Britany is a variant of Brittany, taken from the French region of Bretagne, named for Britons who settled there.
Britany is a variant spelling of Brittany, a name derived from the ancient Celtic region of Bretagne in northwestern France — itself named for the Britons who migrated there from Britain in the 5th and 6th centuries AD as Anglo-Saxon pressure pushed them across the Channel. The region's name thus encodes a story of displacement and cultural survival, of a Celtic people preserving their language and identity in a new land. The Breton language, still spoken by communities in France today, is closely related to Cornish and Welsh, and the name carries that long arc of Atlantic Celtic history within it.

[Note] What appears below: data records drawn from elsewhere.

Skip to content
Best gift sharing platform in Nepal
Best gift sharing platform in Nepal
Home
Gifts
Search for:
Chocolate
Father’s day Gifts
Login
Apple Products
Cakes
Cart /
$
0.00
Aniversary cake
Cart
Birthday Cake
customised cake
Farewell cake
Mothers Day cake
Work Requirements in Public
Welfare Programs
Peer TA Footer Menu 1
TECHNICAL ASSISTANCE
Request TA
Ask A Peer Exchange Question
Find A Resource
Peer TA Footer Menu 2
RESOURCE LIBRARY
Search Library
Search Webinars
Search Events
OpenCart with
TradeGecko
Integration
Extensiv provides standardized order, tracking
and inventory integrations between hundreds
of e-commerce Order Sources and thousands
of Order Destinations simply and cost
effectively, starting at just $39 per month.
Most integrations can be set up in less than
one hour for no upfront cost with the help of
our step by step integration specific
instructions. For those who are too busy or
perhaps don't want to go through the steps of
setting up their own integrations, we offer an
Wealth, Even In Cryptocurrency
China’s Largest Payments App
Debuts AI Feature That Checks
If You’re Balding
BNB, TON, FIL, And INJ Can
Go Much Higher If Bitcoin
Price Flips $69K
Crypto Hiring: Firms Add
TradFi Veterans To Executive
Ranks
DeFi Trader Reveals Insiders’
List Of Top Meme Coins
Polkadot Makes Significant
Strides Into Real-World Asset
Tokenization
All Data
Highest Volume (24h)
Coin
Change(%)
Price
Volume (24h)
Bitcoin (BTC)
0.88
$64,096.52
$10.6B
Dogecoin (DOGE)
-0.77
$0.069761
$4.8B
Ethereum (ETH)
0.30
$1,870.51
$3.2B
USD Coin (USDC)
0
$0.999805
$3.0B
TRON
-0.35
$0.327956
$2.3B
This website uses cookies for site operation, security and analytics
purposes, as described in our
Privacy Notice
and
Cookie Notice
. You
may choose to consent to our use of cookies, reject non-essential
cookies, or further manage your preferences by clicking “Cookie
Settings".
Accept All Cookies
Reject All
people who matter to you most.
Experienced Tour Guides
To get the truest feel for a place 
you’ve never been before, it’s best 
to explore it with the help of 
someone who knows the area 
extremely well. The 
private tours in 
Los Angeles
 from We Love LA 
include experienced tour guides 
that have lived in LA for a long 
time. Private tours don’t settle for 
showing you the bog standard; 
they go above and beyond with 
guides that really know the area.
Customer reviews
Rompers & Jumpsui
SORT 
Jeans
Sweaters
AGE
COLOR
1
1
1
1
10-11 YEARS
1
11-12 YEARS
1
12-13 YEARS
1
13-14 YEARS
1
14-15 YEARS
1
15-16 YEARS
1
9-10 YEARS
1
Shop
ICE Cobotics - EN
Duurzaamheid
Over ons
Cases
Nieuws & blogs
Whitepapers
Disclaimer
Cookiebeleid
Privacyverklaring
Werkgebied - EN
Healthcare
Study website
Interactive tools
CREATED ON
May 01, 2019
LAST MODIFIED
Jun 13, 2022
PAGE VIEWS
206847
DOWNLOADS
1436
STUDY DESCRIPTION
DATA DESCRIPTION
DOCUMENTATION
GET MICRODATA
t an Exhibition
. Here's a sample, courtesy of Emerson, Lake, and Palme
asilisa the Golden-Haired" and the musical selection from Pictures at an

As a personal name, Brittany — in all its spellings — exploded in the United States in the 1980s and reached peak popularity in the late 1980s and early 1990s, becoming one of the defining names of that generational cohort. It was part of a wave of place-names-as-given-names (Ashley, Chelsea, Courtney, Savannah) that reflected a particular American taste for geographic elegance. Britney Spears, the Louisiana-born pop icon who rose to global fame in 1998, embedded a phonetic variant of the name permanently in cultural memory, though her spelling differs from both the French original and the Britany form.
Today, Britany and its many variants occupy a distinct temporal niche — immediately evocative of the millennial generation, recognized as a product of a specific cultural moment. Parents rarely choose it for newborns now, which paradoxically gives it a retro specificity. Those who bear the name today carry a piece of late-20th-century American naming fashion, a reminder of the era when pop culture and placename romanticism converged in the maternity ward.